▸ **Tekst do czytania**
Policja potwierdza, że w tej części Oruni bezpiecznie nie jest. Wprawdzie w tym roku funkcjonariusze zanotowali tutaj „tylko” cztery przestępstwa ( włamanie do pojazdu, uszkodzenie pojazdu, kradzież, paserstwo), ale łączna liczba interwencji była znacznie wyższa. Policjanci pojawiali się na Rejtana aż 45 razy. - Głównie były to interwencje związane z awanturami domowymi oraz interwencje publiczne – zakłócanie spokoju i porządku publicznego oraz spożywanie alkoholu w miejscu zabronionym – wypowiada się Magdalena Michalewska, rzecznik Komendy Miejskiej Policji w Gdańsku.
Te mało inspirujące obrazki z Rejtana codziennie muszą oglądać dzieci, które tłumnie maszerują tędy do pobliskiej Szkoły Podstawowej nr 16. Muszą oglądać, bo właśnie w tym miejscu funkcjonuje przejście kolejowe. Innej drogi nie ma, no chyba, że ktoś chce nadrabiać kilkaset metrów, lub „na dziko” przechodzić przez tory.
Od roku buduje się tutaj przejście podziemne, które za kilka miesięcy ma zostać oddane do użytku. Ale ta inwestycja niesie za sobą pewne ryzyko. Szczególnie, jak przekonuje mnie szereg rozmówców, dla najmłodszych.
- Cieszymy się, że przejście podziemne powstaje, ale jesteśmy zaniepokojeni w jaki sposób jest ono budowane. Uważamy, że tunel nie powinien mieć tutaj żadnych zakrętów, żadnych zaułków. Dziecko powinno wchodzić do niego i już z daleka widzieć wyjście – mówi Nina Markiewicz-Sobieraj, dyrektorka Szkoły Podstawowej nr 16.
- Wiemy, że w okolicy tego przejścia zbierają się różni ludzie, którzy mogą nie uszanować tego, że tamtędy będą chodzić najmłodsi, również i uczniowie naszej szkoły. Już dostajemy sygnały od rodziców, którzy mówią nam wprost: jeżeli nic się nie zmieni, będziemy bać się puszczać tamtędy nasze dzieci – dodaje dyrektorka.
Rzeczywiście, temat ten budzi coraz więcej emocji.
- Uważam, że w rejonie przejścia podziemnego przy Rejtana powinien być monitoring. Jestem pewien, że jest to zdanie większości rodziców, których dzieci uczęszczają do „Szesnastki”. Każdy przecież chce, aby jego dziecko było bezpieczne w drodze do szkoły, a w miejscu o którym mówimy po prostu bezpiecznie nie jest – mówi Marcin Muller, przewodniczący Rady Rodziców w SP nr 16.
O tym jak nieciekawie potrafi być w tym miejscu dobrze wie Witold Zieliński, właściciel sklepu monopolowego przy Rejtana.
- Myślałem o wynajęciu firmy ochroniarskiej, jestem w stanie nawet dorzucić się do takiej inwestycji. Aby wreszcie na naszej Oruni było bezpieczniej. Ale nawet firma ochroniarska nie rozwiąże problemu – mówi.

▸ **Wpisy**
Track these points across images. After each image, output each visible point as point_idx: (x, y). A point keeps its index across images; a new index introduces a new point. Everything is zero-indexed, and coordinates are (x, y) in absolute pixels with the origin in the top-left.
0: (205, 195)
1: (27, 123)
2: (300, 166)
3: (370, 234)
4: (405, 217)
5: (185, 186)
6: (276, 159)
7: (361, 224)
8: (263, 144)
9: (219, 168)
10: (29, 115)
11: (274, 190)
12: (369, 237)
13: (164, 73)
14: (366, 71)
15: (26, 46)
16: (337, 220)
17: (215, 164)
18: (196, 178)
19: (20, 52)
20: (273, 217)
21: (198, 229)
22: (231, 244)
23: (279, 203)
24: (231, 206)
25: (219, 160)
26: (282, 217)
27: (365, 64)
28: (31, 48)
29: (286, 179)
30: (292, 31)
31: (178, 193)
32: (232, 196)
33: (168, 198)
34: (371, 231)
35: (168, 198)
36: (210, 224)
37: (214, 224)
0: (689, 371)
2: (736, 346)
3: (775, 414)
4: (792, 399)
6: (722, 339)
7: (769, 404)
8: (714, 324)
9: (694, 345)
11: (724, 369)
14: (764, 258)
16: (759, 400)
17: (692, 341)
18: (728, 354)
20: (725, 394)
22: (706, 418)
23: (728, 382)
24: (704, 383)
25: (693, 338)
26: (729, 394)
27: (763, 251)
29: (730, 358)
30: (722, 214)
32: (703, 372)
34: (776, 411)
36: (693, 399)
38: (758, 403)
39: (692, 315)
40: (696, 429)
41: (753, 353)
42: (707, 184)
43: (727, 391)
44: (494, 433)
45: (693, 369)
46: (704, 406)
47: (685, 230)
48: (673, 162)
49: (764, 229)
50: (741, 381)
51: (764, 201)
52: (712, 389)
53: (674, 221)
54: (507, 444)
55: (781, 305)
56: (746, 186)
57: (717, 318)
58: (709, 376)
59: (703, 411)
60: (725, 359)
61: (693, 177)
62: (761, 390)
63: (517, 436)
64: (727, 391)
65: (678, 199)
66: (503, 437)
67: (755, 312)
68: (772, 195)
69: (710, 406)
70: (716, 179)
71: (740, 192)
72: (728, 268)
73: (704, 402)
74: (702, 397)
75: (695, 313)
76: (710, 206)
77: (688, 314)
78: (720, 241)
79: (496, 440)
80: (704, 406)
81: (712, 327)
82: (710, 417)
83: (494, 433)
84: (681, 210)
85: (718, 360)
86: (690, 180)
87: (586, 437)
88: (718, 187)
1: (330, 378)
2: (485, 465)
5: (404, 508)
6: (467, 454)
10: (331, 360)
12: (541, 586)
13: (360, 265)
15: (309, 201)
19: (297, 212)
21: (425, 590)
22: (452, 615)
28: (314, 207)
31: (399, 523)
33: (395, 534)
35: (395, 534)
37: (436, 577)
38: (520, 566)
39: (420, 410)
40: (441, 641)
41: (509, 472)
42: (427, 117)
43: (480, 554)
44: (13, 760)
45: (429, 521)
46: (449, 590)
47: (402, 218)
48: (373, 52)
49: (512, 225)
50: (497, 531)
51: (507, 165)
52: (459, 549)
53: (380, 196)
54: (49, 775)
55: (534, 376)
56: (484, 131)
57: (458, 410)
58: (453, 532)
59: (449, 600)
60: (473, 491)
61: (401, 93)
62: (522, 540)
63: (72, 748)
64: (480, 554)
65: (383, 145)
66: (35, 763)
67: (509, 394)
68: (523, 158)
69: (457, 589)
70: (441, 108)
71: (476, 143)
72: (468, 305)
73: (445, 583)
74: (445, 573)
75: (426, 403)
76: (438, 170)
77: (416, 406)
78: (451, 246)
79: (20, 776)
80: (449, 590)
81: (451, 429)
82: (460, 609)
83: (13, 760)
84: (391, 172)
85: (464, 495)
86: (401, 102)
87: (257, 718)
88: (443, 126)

▸ **Polecenie pisemne**
Wypisz bez zmian fragment tekstu o przejściu podziemnym przy Rejtana od „- Uważam, że” do „monopolowego przy Rejtana.”.

▸ **Wynik ćwiczenia**
- Uważam, że w rejonie przejścia podziemnego przy Rejtana powinien być monitoring. Jestem pewien, że jest to zdanie większości rodziców, których dzieci uczęszczają do „Szesnastki”. Każdy przecież chce, aby jego dziecko było bezpieczne w drodze do szkoły, a w miejscu o którym mówimy po prostu bezpiecznie nie jest – mówi Marcin Muller, przewodniczący Rady Rodziców w SP nr 16.
O tym jak nieciekawie potrafi być w tym miejscu dobrze wie Witold Zieliński, właściciel sklepu monopolowego przy Rejtana.